• Records:

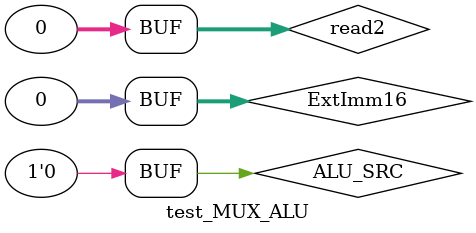
<source format=v>
`timescale 1ns / 1ps


module test_MUX_ALU;

	// Inputs
	reg ALU_SRC;
	reg [31:0] read2;
	reg [31:0] ExtImm16;

	// Outputs
	wire [31:0] SRC_B;

	// Instantiate the Unit Under Test (UUT)
	MUX_ALU uut (
		.ALU_SRC(ALU_SRC), 
		.read2(read2), 
		.ExtImm16(ExtImm16), 
		.SRC_B(SRC_B)
	);

	initial begin
		// Initialize Inputs
		ALU_SRC = 0;
		read2 = 0;
		ExtImm16 = 0;

		// Wait 100 ns for global reset to finish
		#100;
        
		// Add stimulus here

	end
      
endmodule


</source>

• Required work: Each record above has to be written out again in full, but its pictures must not be.

• Finished task:
<source format=v>
`timescale 1ns / 1ps


module test_MUX_ALU;

	// Inputs
	reg ALU_SRC;
	reg [31:0] read2;
	reg [31:0] ExtImm16;

	// Outputs
	wire [31:0] SRC_B;

	// Instantiate the Unit Under Test (UUT)
	MUX_ALU uut (
		.ALU_SRC(ALU_SRC), 
		.read2(read2), 
		.ExtImm16(ExtImm16), 
		.SRC_B(SRC_B)
	);

	initial begin
		// Initialize Inputs
		ALU_SRC = 0;
		read2 = 0;
		ExtImm16 = 0;

		// Wait 100 ns for global reset to finish
		#100;
        
		// Add stimulus here

	end
      
endmodule


</source>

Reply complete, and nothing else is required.